I agreed that the train seemed the best idea. He told me to lie as low as I could for the next day or two and he would arrange when and where to meet. There were agricultural transporters going down to the coast in a couple of days, he said, and they often had passenger accommodation. I asked him who our other friend was. He whispered that it was Fromental, just returned from the ‘front’. Doubtless he would be glad to see the back of me. My going would, he knew, effectively bring an end to the Pasha’s dreams of air-power. I still did not quite trust the Jew. I asked him why he was risking so much. ‘Because I admire you,’ was all he would say. ‘Because one day I too will smell the sweet free air of the prairie.’ I was never to discover his real reasons.

The railway station, Monsieur Josef reminded us, was a good distance away on the far side of town, beyond the Nkob gate. He would arrange a car for us.

I remained for as long as seemed politic and then said I had affairs to attend to and must leave. I met my driver where I had left him in the Djema al Fna’a and made him take me at once to the factory where I packed my bag of plans, my pistols and my remaining supplies of cocaine, together with a few of my prospectuses. I stowed my new American passport with the bag then secured it firmly under the pilot’s seat, the remainder of my cocaine supplies and my Spanish passport in the usual places on my person. I had now taken the basic precautions. My next step must be to warn Rosie von Bek of her danger. If I could not myself enter the Maison El Glaoui, where she was now effectively incarcerated, I could send a note to her through one of the several intermediaries we had used over the months. Then I began to suspect that those servants might already be in the confidence of the Pasha, sworn to tell him our every move. There was no reason not to suspect this and it would therefore be wise to wait until the next day and hope that the Pasha was still waiting to judge my work on his car. Happily I had used only the most fanciful of phrases in my deputation to the Glaoui that morning. Thinking back, I believed I had probably reassured him. Unless he decided to come to see the work for himself, I had at least twenty-four hours’ respite. Very shortly my twin soul and I would be winging our way to Tangier.

There is a white road down which I ride and the road ends at a green cliff, a blue sea, and when I reach the end of the road I lift easily into the air and fly towards Byzantium to be reunited with God.
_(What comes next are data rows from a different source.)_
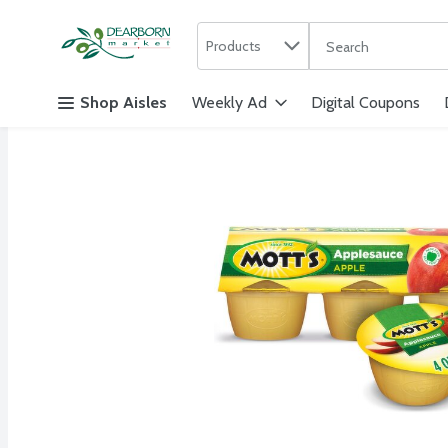
Search in
.
Products
The following text f
Skip header to page content
Shop Aisles
Weekly Ad
Digital Coupons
I still see her vivid violet eyes in her tawny Albanian skin. She shared my dream of flying. I had made flight what it should be - ethereal, beautiful, as it is in nature. I was not one of those who reduced it to a lumbering metal tube carting its human baggage from city to city like so many sacks of grain. What misery Big Business makes of our dreams and visions! They should not be allowed so much power. Who should the brave boys die for? Their fatherland? Their family? Their bank?

I recognised Brodmann again. Ihteres! Ihteres! He had followed me into the souk and gone ahead of me. I first saw his back as he paused to study some piece of inferior tinsmithery. He turned towards me, his hand reaching for an ornamental dagger of the kind popular with certain tribes now forbidden to carry weapons. I think he had it in mind to use the dagger, but I darted away from him, down another alley into the shadowy maze of shops and stalls, roofed with canvas and palm leaves and lengths of old cotton, through which the sun occasionally blinded you as you moved from deep shadow into sudden rays. I avoided the open sewers and the muddy earth, keeping to the cobbles of the main streets, making my way back into Djema al Fna’a to where my driver waited. He took me out to the aeroplane factory. I told him to come back for me in two hours. A little later, through the winter drizzle, Rosie arrived in a galloping kalash and, as it drew up, flung herself out to come running across the makeshift tarmac towards me. ‘He knows everything!’ She was horribly distraught. ‘He knows I’ve come here. You can’t imagine what he’ll do!’ She let me pay and dismiss the cab. Agitatedly she told me that he was openly contemptuous of our affair, mocking her and insulting her about it. She was determined to suffer no more from him. ‘Obviously he doesn’t believe we can get clear. Is the plane ready?’